◆ WHAT TO PRODUCE: Where a record holds a picture, leave the picture out; otherwise repeat every record exactly.

◆ MATERIAL PROVIDED:
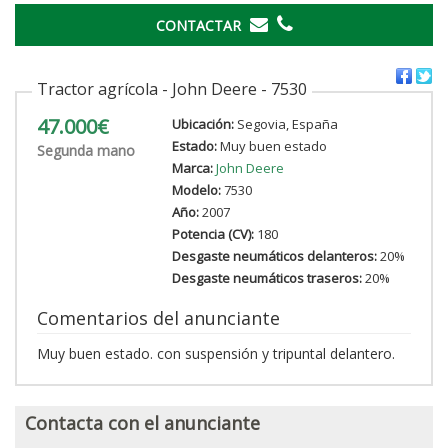
CONTACTAR
Tractor agrícola - John Deere - 7530
47.000€
Ubicación:
Segovia, España
Estado:
Muy buen estado
Segunda mano
Marca:
John Deere
Modelo:
7530
Año:
2007
Potencia (CV):
180
Desgaste neumáticos delanteros:
20%
Desgaste neumáticos traseros:
20%
Comentarios del anunciante
Muy buen estado. con suspensión y tripuntal delantero.
Contacta con el anunciante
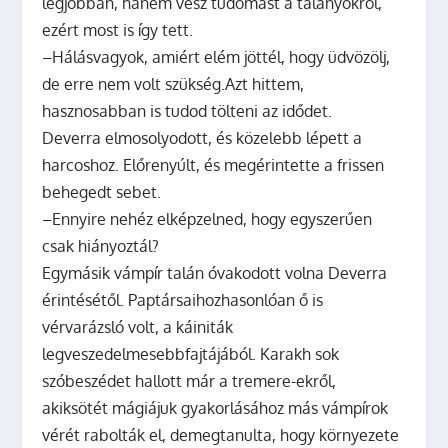
legjobban, hanem vesz tudomást a talányokról,
ezért most is így tett.
–Hálásvagyok, amiért elém jöttél, hogy üdvözölj,
de erre nem volt szükség.Azt hittem,
hasznosabban is tudod tölteni az idődet.
Deverra elmosolyodott, és közelebb lépett a
harcoshoz. Előrenyúlt, és megérintette a frissen
behegedt sebet.
–Ennyire nehéz elképzelned, hogy egyszerűen
csak hiányoztál?
Egymásik vámpír talán óvakodott volna Deverra
érintésétől. Paptársaihozhasonlóan ő is
vérvarázsló volt, a káiniták
legveszedelmesebbfajtájából. Karakh sok
szóbeszédet hallott már a tremere-ekről,
akiksötét mágiájuk gyakorlásához más vámpírok
vérét rabolták el, demegtanulta, hogy környezete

◆ EXERCISE RESULT:
CONTACTAR
Tractor agrícola - John Deere - 7530
47.000€
Ubicación:
Segovia, España
Estado:
Muy buen estado
Segunda mano
Marca:
John Deere
Modelo:
7530
Año:
2007
Potencia (CV):
180
Desgaste neumáticos delanteros:
20%
Desgaste neumáticos traseros:
20%
Comentarios del anunciante
Muy buen estado. con suspensión y tripuntal delantero.
Contacta con el anunciante
legjobban, hanem vesz tudomást a talányokról,
ezért most is így tett.
–Hálásvagyok, amiért elém jöttél, hogy üdvözölj,
de erre nem volt szükség.Azt hittem,
hasznosabban is tudod tölteni az idődet.
Deverra elmosolyodott, és közelebb lépett a
harcoshoz. Előrenyúlt, és megérintette a frissen
behegedt sebet.
–Ennyire nehéz elképzelned, hogy egyszerűen
csak hiányoztál?
Egymásik vámpír talán óvakodott volna Deverra
érintésétől. Paptársaihozhasonlóan ő is
vérvarázsló volt, a káiniták
legveszedelmesebbfajtájából. Karakh sok
szóbeszédet hallott már a tremere-ekről,
akiksötét mágiájuk gyakorlásához más vámpírok
vérét rabolták el, demegtanulta, hogy környezete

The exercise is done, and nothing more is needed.